I have this gut feeling that my brother is gay. I really believe that he is. I don't have a problem with it or anything because I love gay people. His best friend is bisexual even though he won't admit it. He's kissed guys in the back of school and I've seen him and he also kisses girls. So I pretty much know he's bi. So getting back to my brother, I just really think that he's gay! I swear it's like i have gay-dar or something like that, he's always staring at my boyfriend when he comes over, when he has his friends over, they are in his room for like 2 freakin hours WITH THE DOOR LOCKED and if he hears me walking up to the door he yells at me. I mean come on, he's never had a girlfriend and he always says he doesn't want one and that he'd never get married. He says, and I will quote, "Girls are a waste of my time." When I told some of my friends that I thought he was gay, they all responded with "I always knew something was up with your brother." Or something along those lines. Even guys that barely know my brother say that he's gay. My only worry is that my dad is homophobic, and my mom said that she'd be really upset if she found out that he was gay even though she has gay friends. How do I tell my mom of my suspicions? If it's true how would my dad react in the future when he comes out? How can I deal with this??
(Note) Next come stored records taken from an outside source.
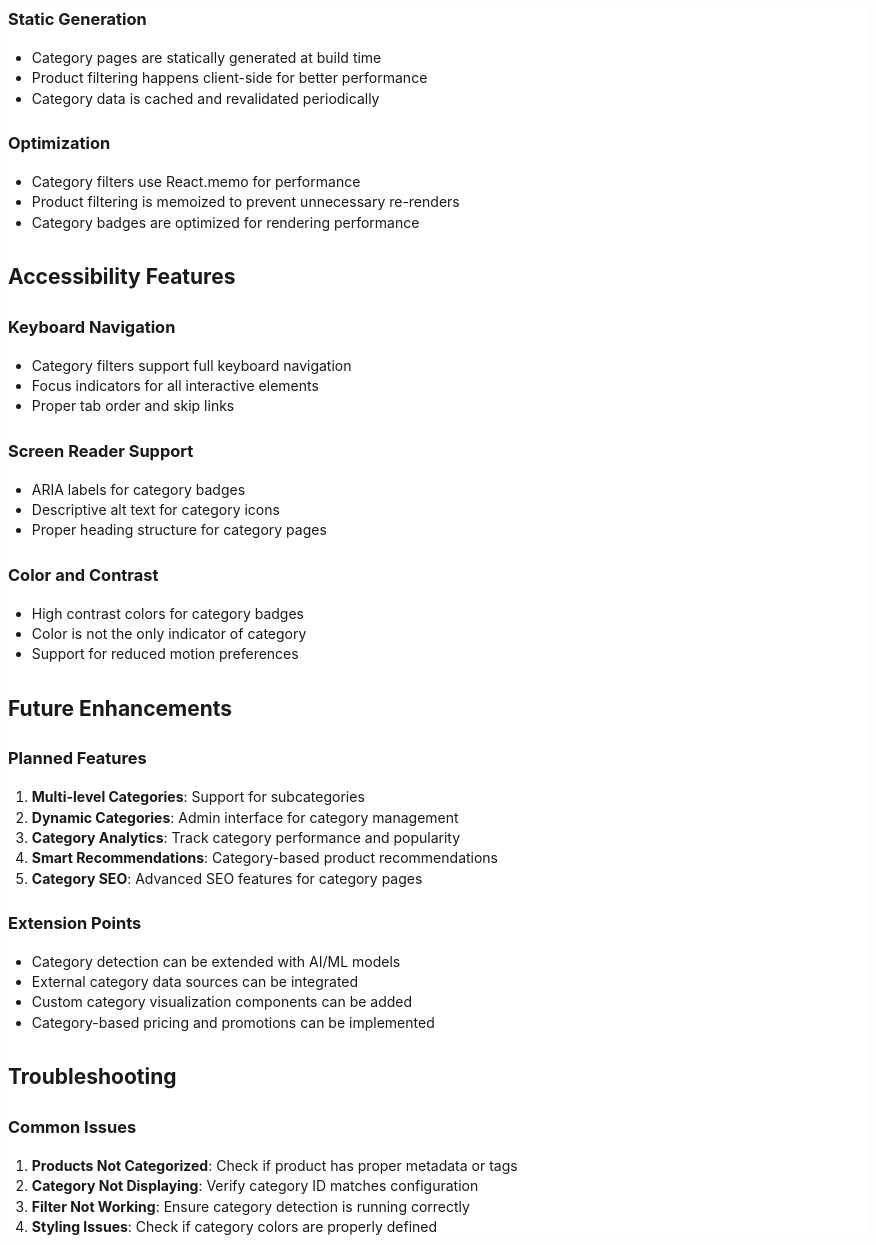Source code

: ### Static Generation
- Category pages are statically generated at build time
- Product filtering happens client-side for better performance
- Category data is cached and revalidated periodically

### Optimization
- Category filters use React.memo for performance
- Product filtering is memoized to prevent unnecessary re-renders
- Category badges are optimized for rendering performance

## Accessibility Features

### Keyboard Navigation
- Category filters support full keyboard navigation
- Focus indicators for all interactive elements
- Proper tab order and skip links

### Screen Reader Support
- ARIA labels for category badges
- Descriptive alt text for category icons
- Proper heading structure for category pages

### Color and Contrast
- High contrast colors for category badges
- Color is not the only indicator of category
- Support for reduced motion preferences

## Future Enhancements

### Planned Features
1. **Multi-level Categories**: Support for subcategories
2. **Dynamic Categories**: Admin interface for category management
3. **Category Analytics**: Track category performance and popularity
4. **Smart Recommendations**: Category-based product recommendations
5. **Category SEO**: Advanced SEO features for category pages

### Extension Points
- Category detection can be extended with AI/ML models
- External category data sources can be integrated
- Custom category visualization components can be added
- Category-based pricing and promotions can be implemented

## Troubleshooting

### Common Issues

1. **Products Not Categorized**: Check if product has proper metadata or tags
2. **Category Not Displaying**: Verify category ID matches configuration
3. **Filter Not Working**: Ensure category detection is running correctly
4. **Styling Issues**: Check if category colors are properly defined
My suggestion is to not worry about your Mom and your Dad's reactions for now and just concentrate on your own. It's sounds like you are supportive of your brother whether he is gay or straight and for that I say "right on".
If and when your brother decides to come out about his homosexuality to you, your parents, or the whole world, the best thing you can do is make sure that he knows how much you love and support him. If he doesn't have the support of the rest of the family, that will make your support all the more important and precious to him.
For now, I say leave the whole issue alone. Your brother's sexuality is his business and his business alone. Don't force the issue. If you want him to know that you would be supportive of his homosexuality, perhaps you could just make general statements when he is around that show that you are open and not judgmental of people's sexuality and that you think everyone should be allowed to be who they are. This way your brother will know where you stand without being forced to talk about himself if he's not ready to share it with you yet. Best of luck to you.
Kind wishes,
(Rating: 5) thanks so much!! this is the second time you've given me GREAT advice! thank you!